The curious thinkers may be equally hurt, surprised, angered, frustrated when their fundamental beliefs fail to perform. But these people have are more addicted to learning than they are to certainty.  When they say, “Why would you do that?” it is not dripping with shame or accusation.  When they say, “How could that be!?” they don’t actually mean, “That can’t be.”  Their existence and value is not threatened by being wrong – even very, very wrong.

This applies to opinions as much as it does to facts.

It seems that everyone tries to self justify or to self-criticize, often pulling off the contortionist act of doing both wrong things at the same time:

“I may be a terrible person…but this wasn’t my fault!” or the equally self-contradictory response, “This was all my fault…but I’m really a good person!”

So now my interpersonal workout consists of fighting both urges, and instead trying to fully own what’s mine and none of what’s not, and staying open to being wrong about both. I’m not a good person who has done bad things. I’m not a bad person who has done good things. I’m exactly Jamin Coller. Jamin Coller has done good things and bad things. He is very imperfect and infinitely valuable. 

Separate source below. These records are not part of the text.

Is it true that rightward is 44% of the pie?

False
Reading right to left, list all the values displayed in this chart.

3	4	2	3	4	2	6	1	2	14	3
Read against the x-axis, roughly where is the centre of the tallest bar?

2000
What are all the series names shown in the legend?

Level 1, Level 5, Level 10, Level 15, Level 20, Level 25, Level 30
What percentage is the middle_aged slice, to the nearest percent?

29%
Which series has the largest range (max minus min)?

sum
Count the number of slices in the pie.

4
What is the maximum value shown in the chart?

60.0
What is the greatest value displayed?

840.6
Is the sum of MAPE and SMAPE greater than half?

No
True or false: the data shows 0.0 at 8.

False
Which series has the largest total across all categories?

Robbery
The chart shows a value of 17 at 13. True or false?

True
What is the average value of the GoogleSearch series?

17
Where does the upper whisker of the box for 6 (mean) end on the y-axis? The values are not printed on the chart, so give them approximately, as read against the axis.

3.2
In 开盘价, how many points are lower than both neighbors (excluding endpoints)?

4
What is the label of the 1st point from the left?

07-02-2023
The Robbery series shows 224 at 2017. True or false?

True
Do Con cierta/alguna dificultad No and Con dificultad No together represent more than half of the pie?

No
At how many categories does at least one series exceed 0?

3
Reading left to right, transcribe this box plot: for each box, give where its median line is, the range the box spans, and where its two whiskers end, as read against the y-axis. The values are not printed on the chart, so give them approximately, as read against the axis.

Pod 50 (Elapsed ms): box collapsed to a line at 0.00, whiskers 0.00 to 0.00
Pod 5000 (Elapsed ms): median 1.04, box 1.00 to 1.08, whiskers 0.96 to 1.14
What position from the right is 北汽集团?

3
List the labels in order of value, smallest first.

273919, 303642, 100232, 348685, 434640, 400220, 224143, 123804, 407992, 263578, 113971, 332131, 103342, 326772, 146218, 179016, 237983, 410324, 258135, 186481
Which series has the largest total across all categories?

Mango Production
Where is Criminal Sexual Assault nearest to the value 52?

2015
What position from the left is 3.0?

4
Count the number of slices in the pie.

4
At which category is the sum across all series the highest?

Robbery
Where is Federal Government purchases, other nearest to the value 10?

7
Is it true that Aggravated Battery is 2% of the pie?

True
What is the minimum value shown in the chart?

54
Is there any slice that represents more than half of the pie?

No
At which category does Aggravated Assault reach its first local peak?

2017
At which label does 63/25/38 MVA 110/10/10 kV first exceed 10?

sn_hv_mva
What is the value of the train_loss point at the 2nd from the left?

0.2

A side note on truth and authors:

I learned while I was reading Matthew McConaughey‘s book that even the author…especially the author can get in the way of the message. If I read his book thinking of the author as the man in the goofy Lincoln car commercials, I experienced nothing but contempt for his blather. But if I read the same passages and imagined that he was some great apprentice to the Dalai Lama, I found a lot of truth in what he said…perhaps too much truth. I began to think that maybe I was giving the gurus too much credit out of respect for their résumé. 

So, staying open to morons and disrespectful of gurus seems to be a decent correction to this type of bias in my mind.  It is difficult to hear what you hear, and not what you expect to hear (as is true for the rest of the senses). So, whether or not you know me in real life, I would encourage you to experiment with reading this as if I was a fool (like my parents would claim), and as if I were a sage (like they would claim I believe I am), and then silence those irritating in inaccurate voices and just accept the ideas onto a blank canvas and see which parts are elegant enough to hang in the gallery of your mind, regardless of the artist’s credentials.